Dola chłopa była taka, że byli utrzymywani na poziomie bydła roboczego, a ci którym to nie pasowało, uciekali na ukrainę i byli ścigani jak Kunta-Kinte, z filmu korzenie.
Zapowiedź zmiejszenia rejestru kozackiego, czy wpraktyce zamiany wielu tysięcy doskonałych wojowników w chłopów pańszczyźnianych, doprowadziła do buntów kozackich, wojen domowych i oderwania całej Ukrainy od RP, więc tamci ludzie z pewnością jednak nie uważali, że dola chłopa nie była aż tak ciężka.
Może i bojarów było mniej, aż to sprawdzę, ale w sumie szlachty w Polsce też nie było zbyt wiele, parę procent w którąś ze stron, niczego tu nie zmienia, jeśli chodzi o meritum problemu.
Między Rosją a RP nie było jakiejś szczególnej przepaści cywilizacyjnej, a dystans dość szybko się zmniejszał.
I jeszcze jedno, Rosja o której mówimy, to jest w istocie Wielkie Księstwo Moskiewskie, państwo rozbitków z Rusi, która została prawie zmieciona przez inwazję Mongolską.
Ci ludzie przez kilka wieków żyli w ciągłym strachu przed najeźdźcą, wychowywali nowe pokolenia wojowników, aż w końcu potrafili pokonać wrogów i krok po kroku rozszerzać swoje państwo.

—————

Krótkie zadanie 1
Przepisz fragment tekstu o Rzeczypospolitej i Rosji od słów „Między Rosją a” do słów „rozszerzać swoje państwo.”, zastępując „najeźdźcą” wyrazem „wrogiem”.
Krótkie zadanie 2
Napisz dalszy ciąg tekstu o Rzeczypospolitej i Rosji, zaczynając po jego ostatnim zdaniu.
Zapisy nie mają związku z powyższym tekstem.

Wybrane zapisy
—————

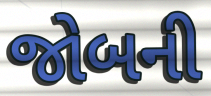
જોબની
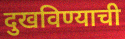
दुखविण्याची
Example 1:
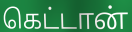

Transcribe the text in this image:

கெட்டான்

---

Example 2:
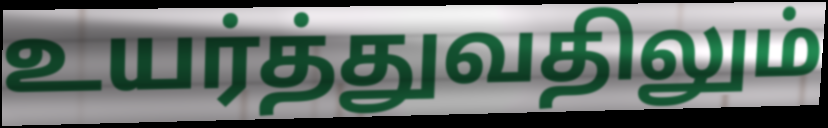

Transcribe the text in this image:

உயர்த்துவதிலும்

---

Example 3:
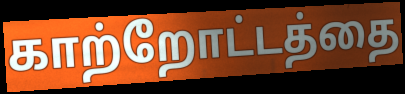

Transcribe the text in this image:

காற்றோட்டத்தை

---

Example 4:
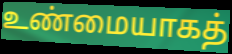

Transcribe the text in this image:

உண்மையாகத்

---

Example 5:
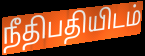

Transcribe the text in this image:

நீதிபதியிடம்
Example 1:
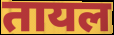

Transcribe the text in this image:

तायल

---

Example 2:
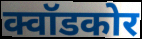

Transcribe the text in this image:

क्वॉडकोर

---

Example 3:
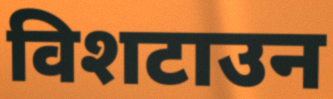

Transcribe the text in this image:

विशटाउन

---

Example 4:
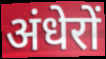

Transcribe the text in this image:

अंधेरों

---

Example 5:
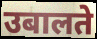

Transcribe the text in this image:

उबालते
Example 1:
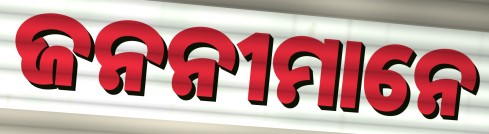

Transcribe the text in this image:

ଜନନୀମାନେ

—————

Wynik ćwiczenia 1
Między Rosją a RP nie było jakiejś szczególnej przepaści cywilizacyjnej, a dystans dość szybko się zmniejszał.
I jeszcze jedno, Rosja o której mówimy, to jest w istocie Wielkie Księstwo Moskiewskie, państwo rozbitków z Rusi, która została prawie zmieciona przez inwazję Mongolską.
Ci ludzie przez kilka wieków żyli w ciągłym strachu przed wrogiem, wychowywali nowe pokolenia wojowników, aż w końcu potrafili pokonać wrogów i krok po kroku rozszerzać swoje państwo.

Wynik ćwiczenia 2
Stosunki wewnętrze w państwie Moskali tworzyły się w warunkach permanentnej wojny, i poczucia nieustającego zagrożenia, stąd ich ustrój jest taki jaki jest.
A w sumie, jeśli oni z niczego stworzyli supermocarstwo, a nasi przodkowie spieprzyli praktycznie wszystko, to kto tu kogo może uważać ze głupków i nieudaczników?

konto usunięte

Temat: Fałszowanie historii w podręczniku

Feudalizm z niewolnictwem nie ma nic wspolnego, po co mieszać. Nie ma również wiele wspólnego z biedą i upodleniem.

Swego czasu sporo fermentu wywołały prace Daniela Beauvois, Panowie zapewne czytali?

konto usunięte

Temat: Fałszowanie historii w podręczniku

Głupkowie i nieudacznicy to nie sa kategorie uzywane przez historyka:) Bardzo czesto popelnia Pan Panie Robercie bledy i bardzo uogolnia zle stosuje pewne terminy. Stram sie jedynie uczulic Pana na uzywanie ich w bardziej poprawnej formie.
Zreszta jak pan zauwazyl jestem daleki od wartosciowania i twierdzenia czy POlska byla lepsza niz Rosja. Co wiecej rzeczpospolita byla krajem bardzo zroznicowanym i zupenie inaczej wygladala sytuacja w w Prusach Krolewskich a inaczej na Kijowszczyznie
Kiedy Pana wypowiedzi są rozsądne (jak w watku o Kartaginie) to też zwracam na to uwagę i niekrytykuje PanaRobert Suski edytował(a) ten post dnia 20.04.09 o godzinie 09:42

Temat: Fałszowanie historii w podręczniku

Michał M.:
Feudalizm z niewolnictwem nie ma nic wspolnego, po co mieszać.
Nie ma również wiele wspólnego z biedą i upodleniem.
Wiem czym jest feudalizm, i to co panowało u nas, było jego dość karykaturalną formą, użyłem słowa "niewolnictwo" celowo, żeby podkreślić fakt życia ogromnej większości populacji w stanie kompletnego ubezwłasnowolnienia.
I niczym szczególnym nie różniła się dola chłopa w RP od doli chłopa w państwie carów.
Różnice między obu państwami polegały na czymś innym, niż proste dzicz Azjatycka-kultura Europejska.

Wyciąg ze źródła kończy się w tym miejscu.